2 Heart Failure: Initiate treatment at 25 mg once daily ( 2.2 ).

Hypertension: Initiate treatment at 25 to 100 mg daily in either single or divided doses ( 2.3 ).

Edema: Initiate therapy in a hospital setting and titrate slowly.

The recommended initial daily dose is 100 mg in single or divided doses ( 2.4 ).

Primary hyperaldosteronism: Initiate treatment at 100 to 400 mg in preparation for surgery.

In patients unsuitable for surgery use the lowest effective dosage determined for the individual patient ( 2.5 ).

2.1 General Considerations ALDACTONE can be taken with or without food, but should be taken consistently with respect to food [see Clinical Pharmacology (12.3) ] .

2.2 Treatment of Heart Failure In patients with serum potassium ≤5.0 mEq/L and eGFR >50 mL/min/1.73 m 2 , initiate treatment at 25 mg once daily.

Patients who tolerate 25 mg once daily may have their dosage increased to 50 mg once daily as clinically indicated.

Patients who develop hyperkalemia on 25 mg once daily may have their dosage reduced to 25 mg every other day [see Warnings and Precautions (5.1) ] .

In patients with an eGFR between 30 and 50 mL/min/1.73 m 2 , consider initiating therapy at 25 mg every other day because of the risk of hyperkalemia [see Use in Specific Populations (8.6) ].

2.3 Treatment of Essential Hypertension The recommended initial daily dose is 25 to 100 mg of ALDACTONE administered in either single or divided doses is recommended.

Dosage can be titrated at two-week intervals.

Doses greater than 100 mg/day generally do not provide additional reductions in blood pressure.

2.4 Treatment of Edema In patients with cirrhosis, initiate therapy in a hospital setting and titrate slowly [see Use in Specific Populations (8.7) ] .

The recommended initial daily dosage is 100 mg of ALDACTONE administered in either single or divided doses, but may range from 25 to 200 mg daily.

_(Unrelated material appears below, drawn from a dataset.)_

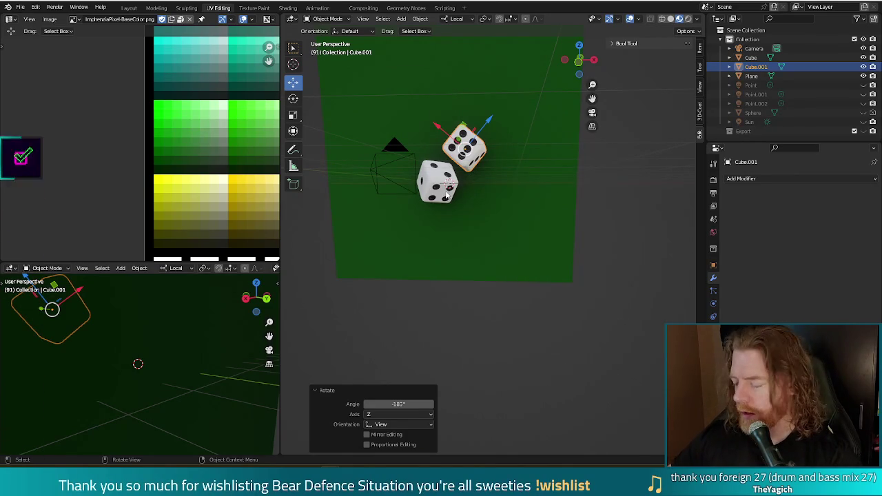
key(KP_1)
shift+click(450, 199)
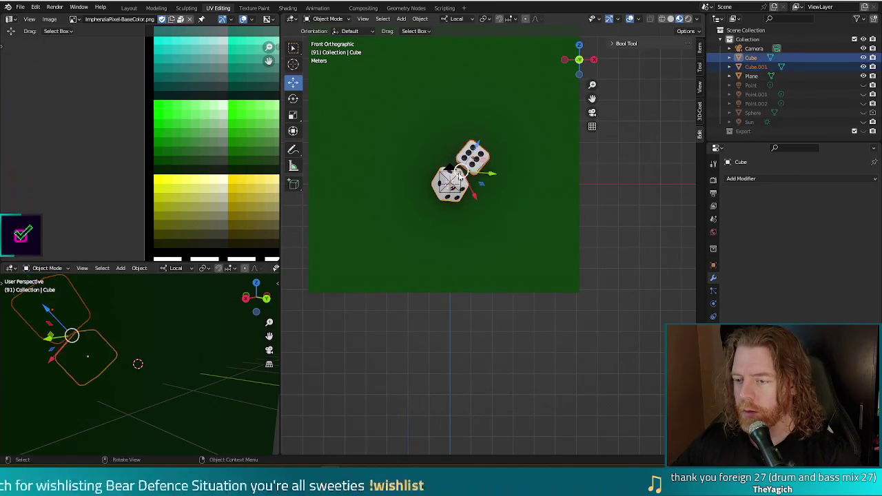
Step: Move both dice down-left together and render the new framing
key(g)
click(446, 180)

When given as the sole agent for diuresis, administer for at least five days before increasing dose to obtain desired effect.

2.5 Treatment of Primary Hyperaldosteronism Administer ALDACTONE in doses of 100 to 400 mg daily in preparation for surgery.

For patients who are considered unsuitable for surgery, ALDACTONE can be used as long-term maintenance therapy at the lowest effective dosage determined for the individual patient.